ネットで動画ゲットする予定ですが、感想記事が遅れるかも知れません。
申し訳ないですm(__)m

名前:TV-Rocker (URL編集

ええーーー!!??

2011/06/06(Mon)00:35

録画し損ねたんですかーー!!\(◎o◎)/!
メッチャ!良かったのに~~!!

今日ほどJINを見て肩が凝ってしまったことはありません!

って…心配要りませんよ。
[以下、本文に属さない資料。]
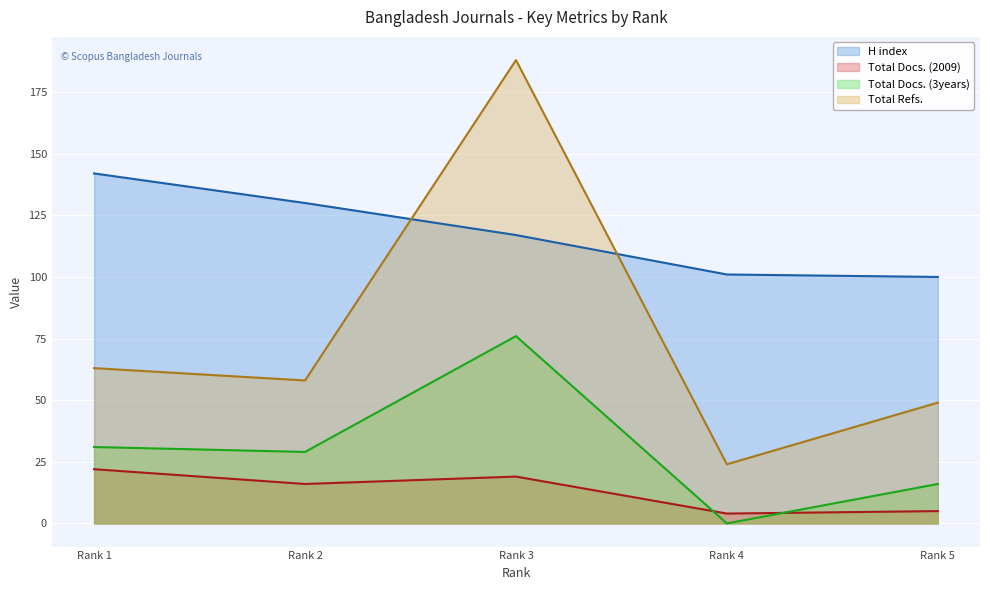

In Total Docs. (2009), how many points are lower than both neighbors (excluding endpoints)?

2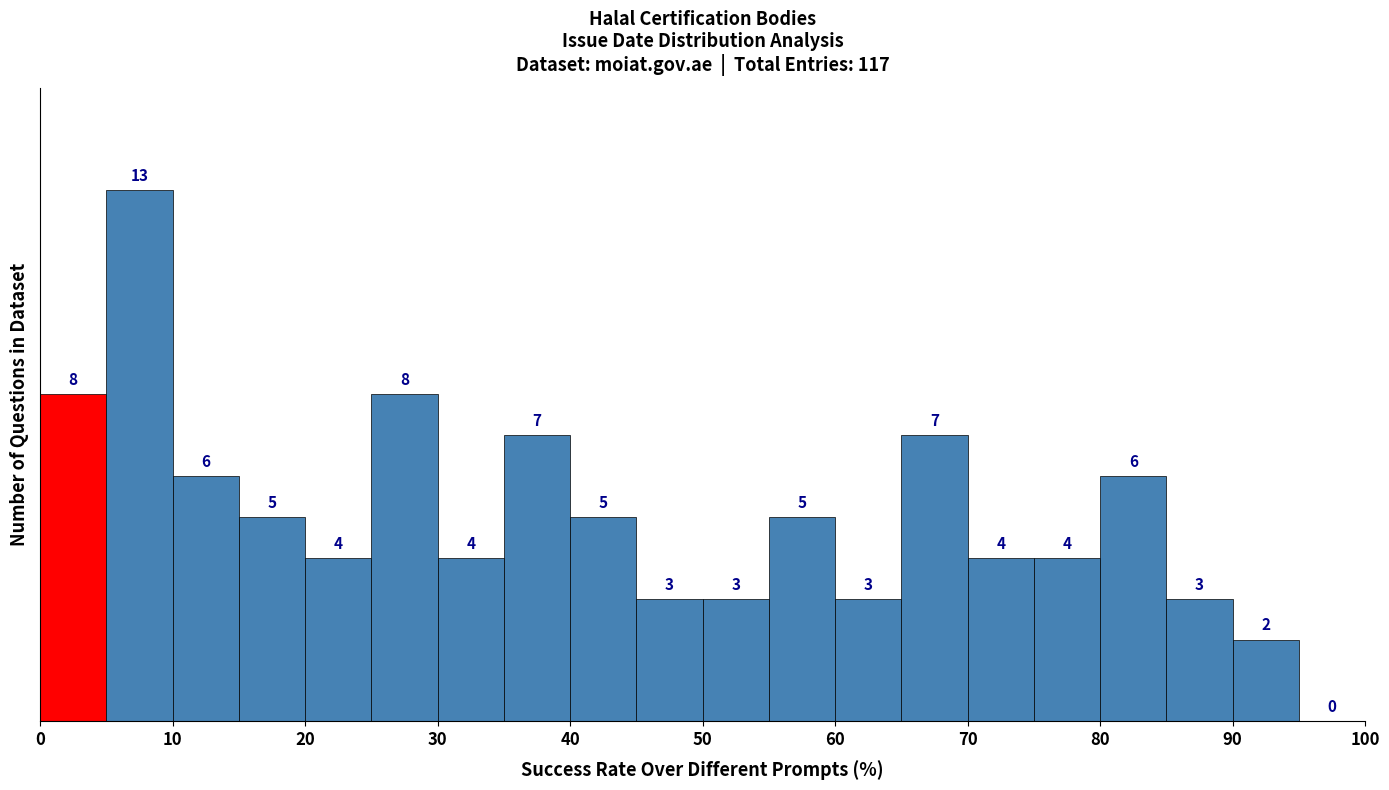

Reading left to right, list every bar in this chart as the range it spans on the x-axis followed by its height.

0 to 5: 8
5 to 10: 13
10 to 15: 6
15 to 20: 5
20 to 25: 4
25 to 30: 8
30 to 35: 4
35 to 40: 7
40 to 45: 5
45 to 50: 3
50 to 55: 3
55 to 60: 5
60 to 65: 3
65 to 70: 7
70 to 75: 4
75 to 80: 4
80 to 85: 6
85 to 90: 3
90 to 95: 2
95 to 100: 0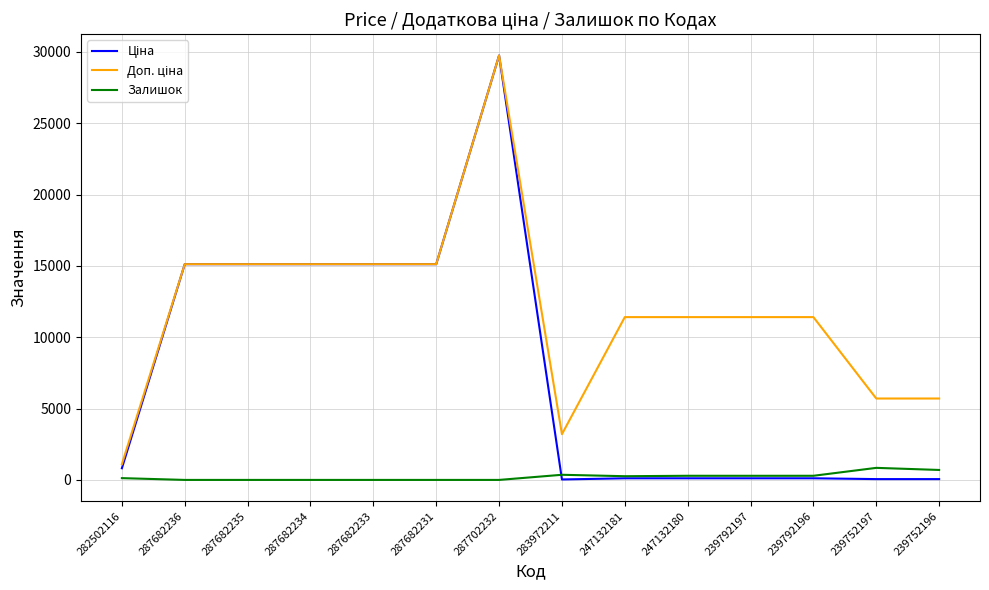

At which category does the chart reach its peak across all series?

287702232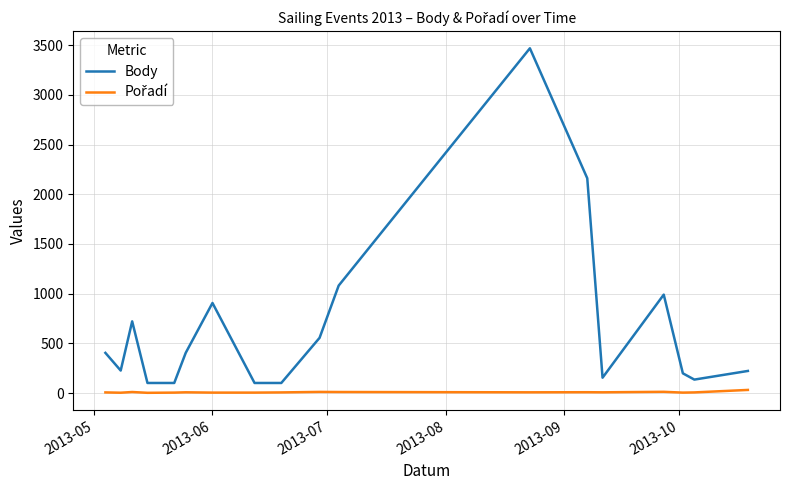

Does the chart display data point markers on the line(s)?

No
気長に待ちますから(^^)v

名前:エム (URL編集

Re: ええーーー!!??

2011/06/06(Mon)01:18

前にもありましたが、ジンゴロー全滅しました(涙)

幸いにも、ネットの知識はありますので、なんとか動画はゲットできると思います。
それでも、JINと血風録はショックでした…(自分の理想の形式で動画の保存ができなくなりますので)

シエは、不思議と、あまり残念に感じませんでした。
5分ダイジェストを見ましたが、内容の無さに言葉ができませんでした。
いつものおどけた記事を書くのもなんだか虚しくなり、今日はアップせずに寝ます。
皆さんを落胆させることになると思いますが、記事を書く気力が出てこないのです。

…いま、シエについては潮時かなとも思っています。
明日一日考えて、結論を出します。
エムさんの期待を裏切ることになるかも知れませんけど、非難しないで下さいね。

名前:TV-Rocker (URL編集

管理人のみ閲覧できます

2011/06/06(Mon)22:38

このコメントは管理人のみ閲覧できます

名前: () 編集

はじめまして。

2011/06/07(Tue)11:07

いつも楽しく読ませて頂いております。

第一期から見てる方は少ないのでしょうか。

「夜が明けたぜよ」

ですが、仁の第一期…コレラのお話(三話ぐらい?)で龍馬が叫んでます。

龍馬伝の前なので、このセリフは仁の方が先になりますね。

南方仁と会い、道を見つけるきっかけとなった時。
そしてたどり着いた今と…繋がりのあるセリフです。

名前:素人 (URL) 編集

Re: はじめまして。

2011/06/07(Tue)23:47

> 「夜が明けたぜよ」
> ですが、仁の第一期…コレラのお話(三話ぐらい?)で龍馬が叫んでます。
> 龍馬伝の前なので、このセリフは仁の方が先になりますね。


おお!
『JIN』が先でしたか!
さすがJIN、時代を先回りしていますね!


教えていただき、ありがとうございました。
僕も第1期は一度は見たのですが、なにぶん記憶力が乏しいため、ほとんど忘れているんです(涙)
もう一度見たいんですけどね。時間を作って。